• _Given data_:
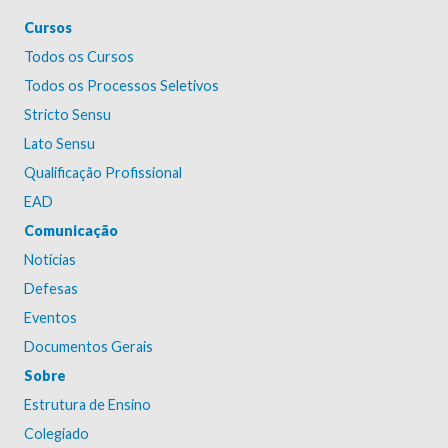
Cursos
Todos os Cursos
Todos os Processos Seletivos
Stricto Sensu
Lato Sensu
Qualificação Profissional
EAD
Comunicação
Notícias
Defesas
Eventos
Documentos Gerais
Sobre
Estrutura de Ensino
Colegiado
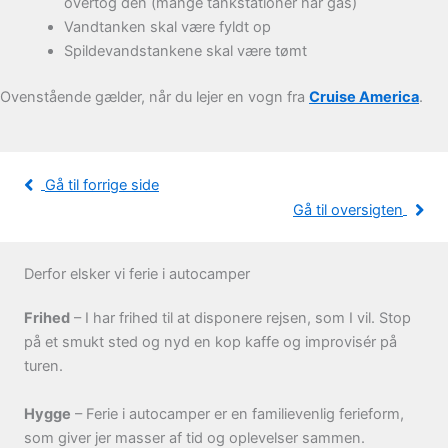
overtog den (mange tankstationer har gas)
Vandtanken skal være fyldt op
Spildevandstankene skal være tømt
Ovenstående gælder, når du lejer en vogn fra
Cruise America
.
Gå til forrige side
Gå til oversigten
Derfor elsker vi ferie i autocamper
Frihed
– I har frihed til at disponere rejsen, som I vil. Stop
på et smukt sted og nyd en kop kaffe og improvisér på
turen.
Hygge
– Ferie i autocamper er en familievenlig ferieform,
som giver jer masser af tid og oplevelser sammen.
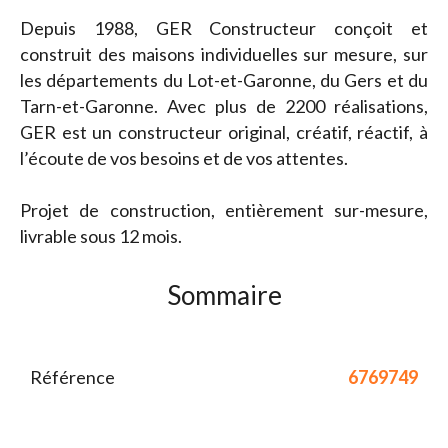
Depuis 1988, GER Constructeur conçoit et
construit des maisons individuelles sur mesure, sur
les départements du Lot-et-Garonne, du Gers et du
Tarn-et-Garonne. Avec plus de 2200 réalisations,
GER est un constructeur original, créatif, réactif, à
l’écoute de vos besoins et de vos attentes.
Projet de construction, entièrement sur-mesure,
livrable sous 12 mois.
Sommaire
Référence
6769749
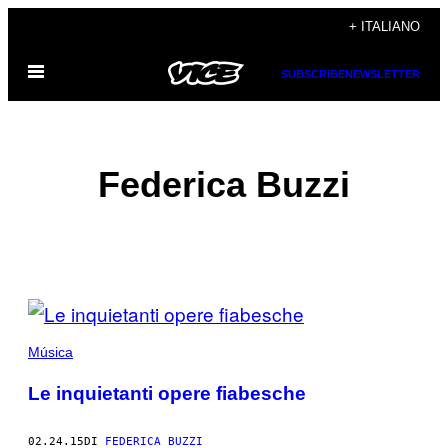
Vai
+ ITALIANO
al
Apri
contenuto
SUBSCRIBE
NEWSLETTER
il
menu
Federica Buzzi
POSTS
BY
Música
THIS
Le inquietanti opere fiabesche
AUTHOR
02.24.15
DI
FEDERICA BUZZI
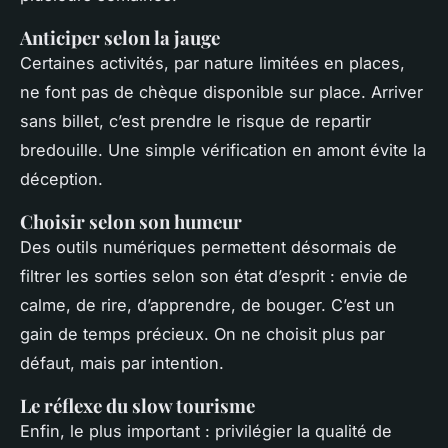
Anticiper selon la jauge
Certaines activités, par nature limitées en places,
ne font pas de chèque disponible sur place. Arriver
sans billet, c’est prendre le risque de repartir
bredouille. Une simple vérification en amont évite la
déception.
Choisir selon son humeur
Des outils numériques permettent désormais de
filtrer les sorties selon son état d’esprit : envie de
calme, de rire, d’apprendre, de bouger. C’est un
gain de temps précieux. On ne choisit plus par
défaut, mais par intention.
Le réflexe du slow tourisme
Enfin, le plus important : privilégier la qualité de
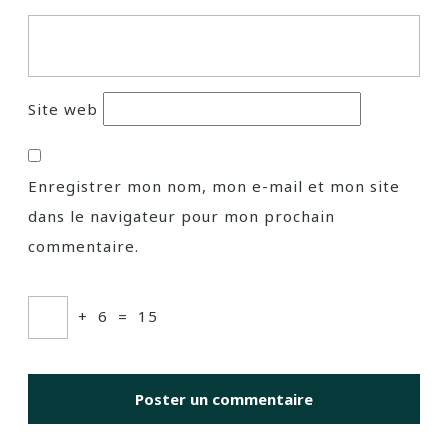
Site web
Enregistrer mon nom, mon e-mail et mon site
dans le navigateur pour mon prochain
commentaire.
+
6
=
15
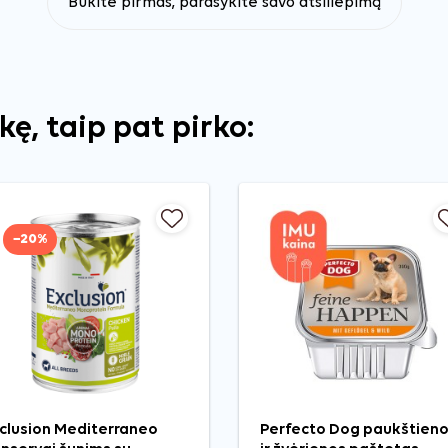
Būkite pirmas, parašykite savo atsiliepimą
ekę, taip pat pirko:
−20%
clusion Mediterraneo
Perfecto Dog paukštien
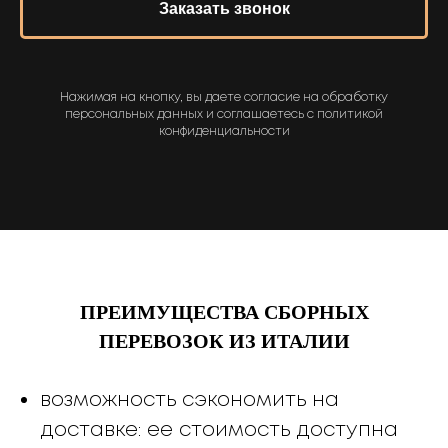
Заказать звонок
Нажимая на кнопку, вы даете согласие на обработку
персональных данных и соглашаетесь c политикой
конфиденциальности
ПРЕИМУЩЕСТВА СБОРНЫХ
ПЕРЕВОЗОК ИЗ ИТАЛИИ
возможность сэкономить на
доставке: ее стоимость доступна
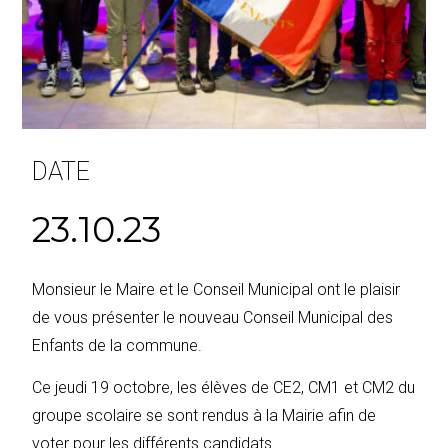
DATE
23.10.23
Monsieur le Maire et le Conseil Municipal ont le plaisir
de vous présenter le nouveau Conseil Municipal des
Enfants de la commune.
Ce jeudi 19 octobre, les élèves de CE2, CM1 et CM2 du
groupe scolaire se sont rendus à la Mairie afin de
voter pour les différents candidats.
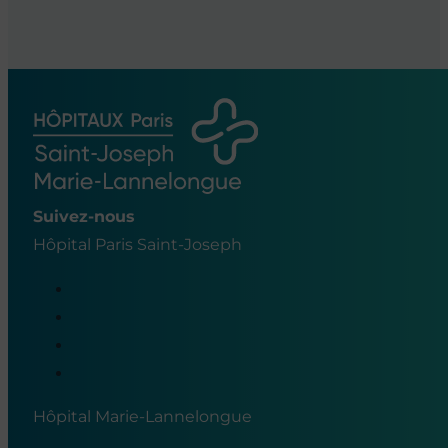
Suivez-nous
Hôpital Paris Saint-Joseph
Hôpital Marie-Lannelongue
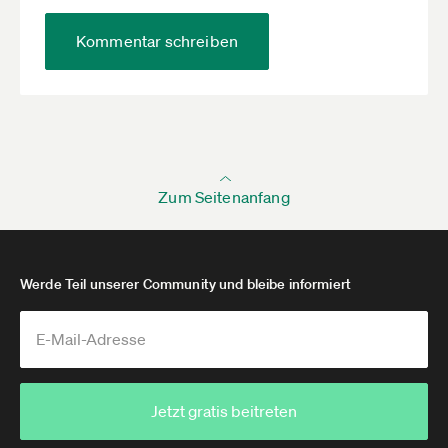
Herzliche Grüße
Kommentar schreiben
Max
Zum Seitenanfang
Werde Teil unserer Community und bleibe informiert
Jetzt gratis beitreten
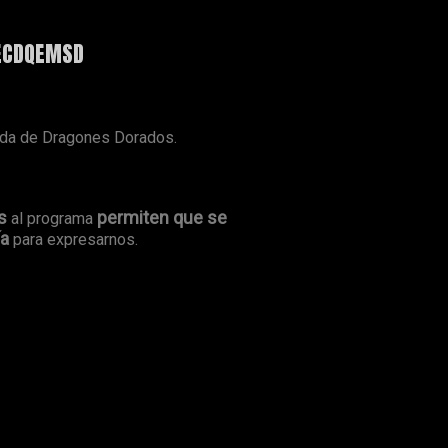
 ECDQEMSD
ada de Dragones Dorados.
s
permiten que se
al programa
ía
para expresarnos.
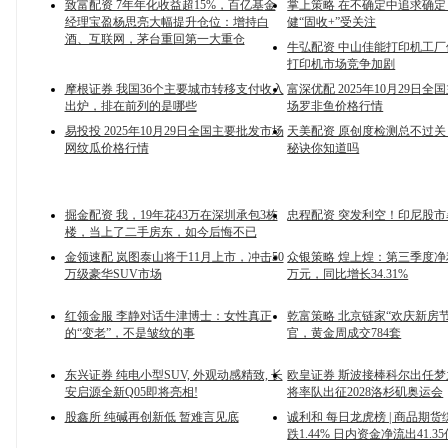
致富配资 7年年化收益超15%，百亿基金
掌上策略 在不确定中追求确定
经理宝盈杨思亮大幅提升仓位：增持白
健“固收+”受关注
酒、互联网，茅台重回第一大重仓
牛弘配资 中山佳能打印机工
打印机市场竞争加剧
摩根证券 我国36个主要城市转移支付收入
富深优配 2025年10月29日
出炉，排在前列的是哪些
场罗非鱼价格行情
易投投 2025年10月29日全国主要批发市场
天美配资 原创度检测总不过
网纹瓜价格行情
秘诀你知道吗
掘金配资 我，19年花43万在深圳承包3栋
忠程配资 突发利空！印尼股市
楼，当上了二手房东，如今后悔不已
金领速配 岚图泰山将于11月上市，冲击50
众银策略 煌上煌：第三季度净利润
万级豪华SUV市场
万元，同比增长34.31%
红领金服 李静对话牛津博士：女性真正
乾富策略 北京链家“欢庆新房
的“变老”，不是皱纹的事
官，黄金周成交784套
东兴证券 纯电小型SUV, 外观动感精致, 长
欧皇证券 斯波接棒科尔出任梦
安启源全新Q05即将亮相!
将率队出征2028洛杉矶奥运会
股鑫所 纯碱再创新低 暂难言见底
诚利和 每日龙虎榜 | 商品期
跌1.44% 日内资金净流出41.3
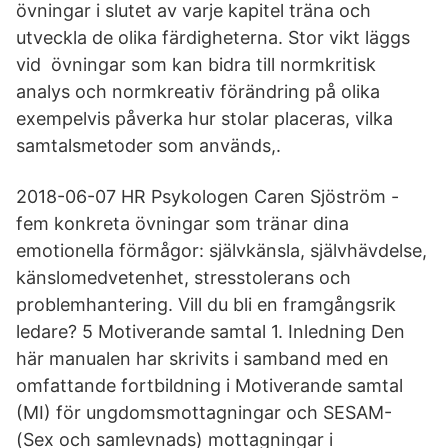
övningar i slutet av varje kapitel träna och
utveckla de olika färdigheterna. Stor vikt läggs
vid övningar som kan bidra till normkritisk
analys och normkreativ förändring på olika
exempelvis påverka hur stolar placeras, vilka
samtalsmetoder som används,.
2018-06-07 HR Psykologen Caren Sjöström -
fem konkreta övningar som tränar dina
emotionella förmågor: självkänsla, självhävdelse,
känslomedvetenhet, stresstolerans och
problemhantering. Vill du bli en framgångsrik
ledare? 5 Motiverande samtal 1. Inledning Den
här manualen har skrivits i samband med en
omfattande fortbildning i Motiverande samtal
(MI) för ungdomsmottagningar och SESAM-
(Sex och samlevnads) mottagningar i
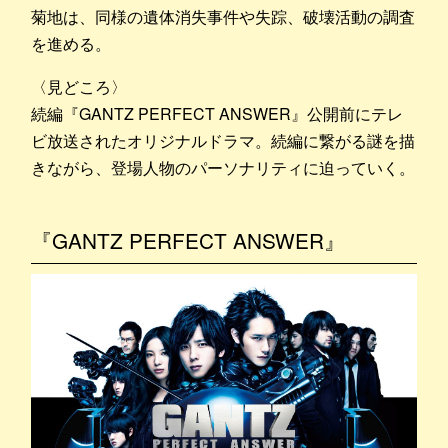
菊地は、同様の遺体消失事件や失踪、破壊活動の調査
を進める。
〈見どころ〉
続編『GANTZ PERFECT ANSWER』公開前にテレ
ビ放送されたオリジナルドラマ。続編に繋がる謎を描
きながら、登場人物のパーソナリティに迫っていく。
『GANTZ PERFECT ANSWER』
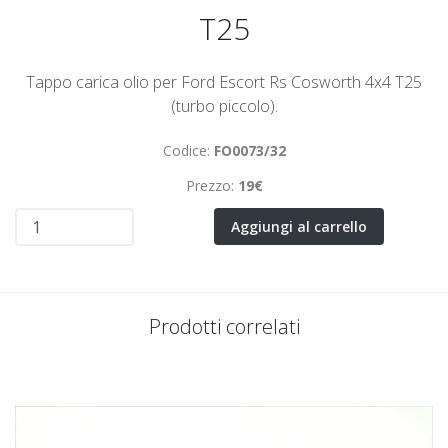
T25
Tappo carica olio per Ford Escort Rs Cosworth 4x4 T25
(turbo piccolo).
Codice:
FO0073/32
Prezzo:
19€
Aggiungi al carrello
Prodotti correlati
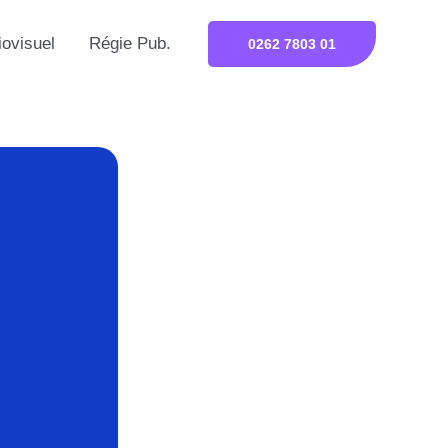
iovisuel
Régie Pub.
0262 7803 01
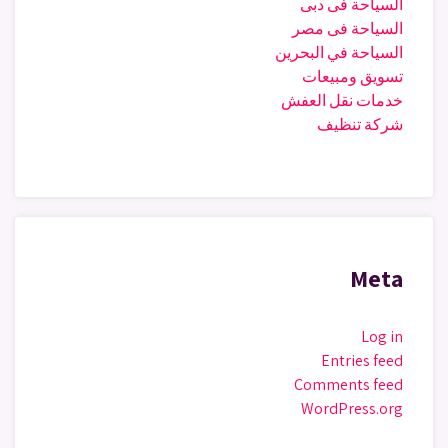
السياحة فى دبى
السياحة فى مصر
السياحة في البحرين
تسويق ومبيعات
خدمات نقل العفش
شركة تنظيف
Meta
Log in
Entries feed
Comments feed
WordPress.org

• _Exercise objective_:
Reproduce the entries above exactly, though not their pictures.

• _Response_:
Cursos
Todos os Cursos
Todos os Processos Seletivos
Stricto Sensu
Lato Sensu
Qualificação Profissional
EAD
Comunicação
Notícias
Defesas
Eventos
Documentos Gerais
Sobre
Estrutura de Ensino
Colegiado
overtog den (mange tankstationer har gas)
Vandtanken skal være fyldt op
Spildevandstankene skal være tømt
Ovenstående gælder, når du lejer en vogn fra
Cruise America
.
Gå til forrige side
Gå til oversigten
Derfor elsker vi ferie i autocamper
Frihed
– I har frihed til at disponere rejsen, som I vil. Stop
på et smukt sted og nyd en kop kaffe og improvisér på
turen.
Hygge
– Ferie i autocamper er en familievenlig ferieform,
som giver jer masser af tid og oplevelser sammen.
Depuis 1988, GER Constructeur conçoit et
construit des maisons individuelles sur mesure, sur
les départements du Lot-et-Garonne, du Gers et du
Tarn-et-Garonne. Avec plus de 2200 réalisations,
GER est un constructeur original, créatif, réactif, à
l’écoute de vos besoins et de vos attentes.
Projet de construction, entièrement sur-mesure,
livrable sous 12 mois.
Sommaire
Référence
6769749
Vai
+ ITALIANO
al
Apri
contenuto
SUBSCRIBE
NEWSLETTER
il
menu
Federica Buzzi
POSTS
BY
Música
THIS
Le inquietanti opere fiabesche
AUTHOR
02.24.15
DI
FEDERICA BUZZI
Anticiper selon la jauge
Certaines activités, par nature limitées en places,
ne font pas de chèque disponible sur place. Arriver
sans billet, c’est prendre le risque de repartir
bredouille. Une simple vérification en amont évite la
déception.
Choisir selon son humeur
Des outils numériques permettent désormais de
filtrer les sorties selon son état d’esprit : envie de
calme, de rire, d’apprendre, de bouger. C’est un
gain de temps précieux. On ne choisit plus par
défaut, mais par intention.
Le réflexe du slow tourisme
Enfin, le plus important : privilégier la qualité de
Site web
Enregistrer mon nom, mon e-mail et mon site
dans le navigateur pour mon prochain
commentaire.
+
6
=
15
Būkite pirmas, parašykite savo atsiliepimą
ekę, taip pat pirko:
−20%
clusion Mediterraneo
Perfecto Dog paukštien
Заказать звонок
Нажимая на кнопку, вы даете согласие на обработку
персональных данных и соглашаетесь c политикой
конфиденциальности
ПРЕИМУЩЕСТВА СБОРНЫХ
ПЕРЕВОЗОК ИЗ ИТАЛИИ
возможность сэкономить на
доставке: ее стоимость доступна
DATE
23.10.23
Monsieur le Maire et le Conseil Municipal ont le plaisir
de vous présenter le nouveau Conseil Municipal des
Enfants de la commune.
Ce jeudi 19 octobre, les élèves de CE2, CM1 et CM2 du
groupe scolaire se sont rendus à la Mairie afin de
voter pour les différents candidats.
Suivez-nous
Hôpital Paris Saint-Joseph
Hôpital Marie-Lannelongue
Herzliche Grüße
Kommentar schreiben
Max
Zum Seitenanfang
Werde Teil unserer Community und bleibe informiert
Jetzt gratis beitreten
 ECDQEMSD
ada de Dragones Dorados.
s
permiten que se
al programa
ía
para expresarnos.
致富配资 7年年化收益超15%，百亿基金
掌上策略 在不确定中追求确定
经理宝盈杨思亮大幅提升仓位：增持白
健“固收+”受关注
酒、互联网，茅台重回第一大重仓
牛弘配资 中山佳能打印机工
打印机市场竞争加剧
摩根证券 我国36个主要城市转移支付收入
富深优配 2025年10月29日
出炉，排在前列的是哪些
场罗非鱼价格行情
易投投 2025年10月29日全国主要批发市场
天美配资 原创度检测总不过
网纹瓜价格行情
秘诀你知道吗
掘金配资 我，19年花43万在深圳承包3栋
忠程配资 突发利空！印尼股市
楼，当上了二手房东，如今后悔不已
金领速配 岚图泰山将于11月上市，冲击50
众银策略 煌上煌：第三季度净利润
万级豪华SUV市场
万元，同比增长34.31%
红领金服 李静对话牛津博士：女性真正
乾富策略 北京链家“欢庆新房
的“变老”，不是皱纹的事
官，黄金周成交784套
东兴证券 纯电小型SUV, 外观动感精致, 长
欧皇证券 斯波接棒科尔出任梦
安启源全新Q05即将亮相!
将率队出征2028洛杉矶奥运会
股鑫所 纯碱再创新低 暂难言见底
诚利和 每日龙虎榜 | 商品期
跌1.44% 日内资金净流出41.3
övningar i slutet av varje kapitel träna och
utveckla de olika färdigheterna. Stor vikt läggs
vid övningar som kan bidra till normkritisk
analys och normkreativ förändring på olika
exempelvis påverka hur stolar placeras, vilka
samtalsmetoder som används,.
2018-06-07 HR Psykologen Caren Sjöström -
fem konkreta övningar som tränar dina
emotionella förmågor: självkänsla, självhävdelse,
känslomedvetenhet, stresstolerans och
problemhantering. Vill du bli en framgångsrik
ledare? 5 Motiverande samtal 1. Inledning Den
här manualen har skrivits i samband med en
omfattande fortbildning i Motiverande samtal
(MI) för ungdomsmottagningar och SESAM-
(Sex och samlevnads) mottagningar i
菊地は、同様の遺体消失事件や失踪、破壊活動の調査
を進める。
〈見どころ〉
続編『GANTZ PERFECT ANSWER』公開前にテレ
ビ放送されたオリジナルドラマ。続編に繋がる謎を描
きながら、登場人物のパーソナリティに迫っていく。
『GANTZ PERFECT ANSWER』
T25
Tappo carica olio per Ford Escort Rs Cosworth 4x4 T25
(turbo piccolo).
Codice:
FO0073/32
Prezzo:
19€
Aggiungi al carrello
Prodotti correlati
iovisuel
Régie Pub.
0262 7803 01
السياحة فى دبى
السياحة فى مصر
السياحة في البحرين
تسويق ومبيعات
خدمات نقل العفش
شركة تنظيف
Meta
Log in
Entries feed
Comments feed
WordPress.org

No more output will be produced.